Wednesday, July 01, 2009

Community for the Common Good

In my email yesterday I received a letter from my good friend Linda who wrote about the immense joy of living and working in community she and her husband Roger share in upstate Vermont. It included two articles by David Goodman, author of Standing Up to the Madness: Ordinary Heroes in Extraordinary Times. He wrote about the hard-working conglomeration of food co-ops, family farms, and local businesses pooling their resources to transform Linda’s poverty stricken rural town of Hardwick into a thriving food-lover’s “destination.”

One local business, a gourmet restaurant named Claire’s, was actually funded by 100 residents of the community who collectively bought 50 shares of her company at $1000 each. The community owns the restaurant and the restaurant exclusively buys vegetables, artisan cheeses and other farm products from the community it serves. It’s a winning formula. New businesses have moved to the area, at least 100 new jobs have been created, and a local nonprofit, the Center for an Agricultural Economy, was at the start of it.

Helping each other has been a Hardwick tradition and, oddly, it is not unlike how the multinational oil companies and mega-banks do business. The principals take each other out for coffee, lend each other money, swap expertise to help each other’s businesses, and brainstorm as to how to help their increasingly interrelated conglomeration of little businesses further. The significant difference is that their brainchild is about creating a healthy local economy that can’t be easily pillaged and raped by multinationals attempting to use their power and influence to dominate and control the world’s financial markets as a whole. It’s about small town community, sustainability and love.

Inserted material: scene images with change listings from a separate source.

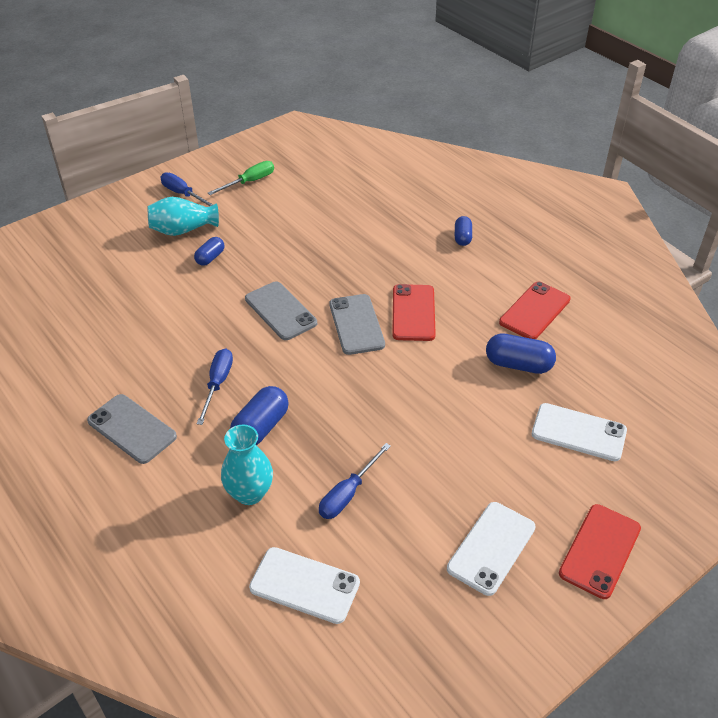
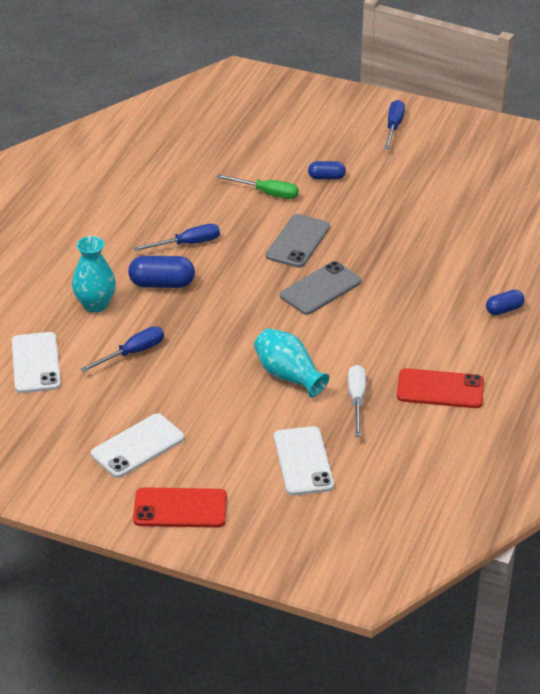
camera: 60 degrees right, 5 degrees down
grey phone [87,394,177,464] -> none
turquoise vase [148,197,219,236] -> turquoise vase moved to [254,328,329,397]
green screwdriver [208,161,274,195] -> green screwdriver moved to [216,174,299,199]
blue screwdriver [319,443,391,519] -> blue screwdriver turned 135 degrees clockwise [80,326,164,372]
red phone [392,284,436,341] -> none
white phone [447,502,536,596] -> white phone turned 45 degrees counterclockwise [91,413,184,478]
blue capsule [486,334,556,374] -> white screwdriver [348,365,366,437]

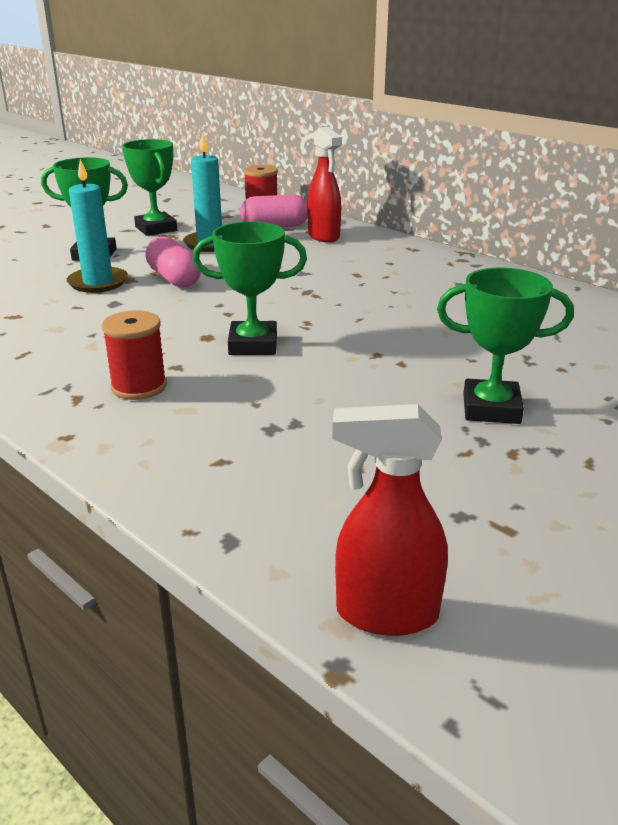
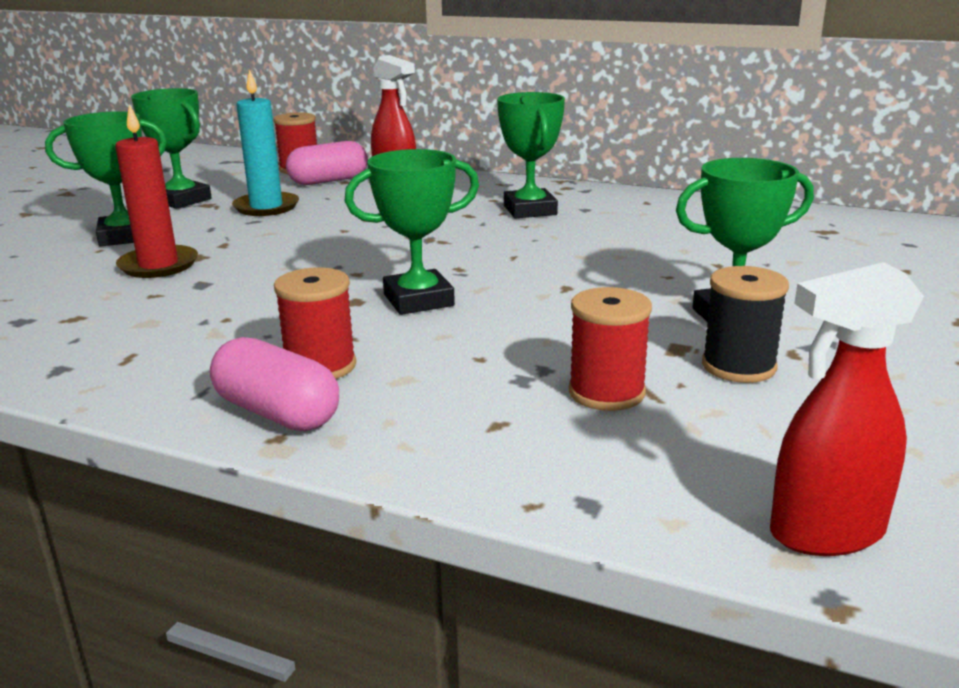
camera: 20 degrees left, 5 degrees down
turquoise candle [67,159,128,293] -> red candle [115,104,198,278]
pink capsule [145,237,201,288] -> pink capsule moved to [210,337,339,431]
none -> green trophy [497,92,565,219]
none -> red spool [568,287,652,411]
none -> black spool [702,266,789,383]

So far, it’s working! Last spring researchers from MIT and Columbia University visited to learn more about the project. They and other large organizations are studying the feasibility of replicating Hardwick’s efforts in other communities across the globe.


Christie Cottage said...

Wonderful I love the restaurant shares!

Linda in the Northeast Kingdom said...

Hi Sheryl,

Thanks for spreading the news.

One correction. The community does not own the restaurant. The CSR [Community Supported Restaurant] shares are no interest loans that are paid back at $25 food credit per month for 10 moths a year for 4 years.

Just like a CSA shareholder does not own the farm.

It means that we believe that the restaurant will still be in business after 4 years and that we will help insure it's success.

It's an awesome place and a good model for business.


Renee[Q][C] said...

What a great post! I <3 stories like that and miss that sense of community we all used to have.

Sheryl Karas said...

Thanks for the correction, Linda. That's even better! What a great thing!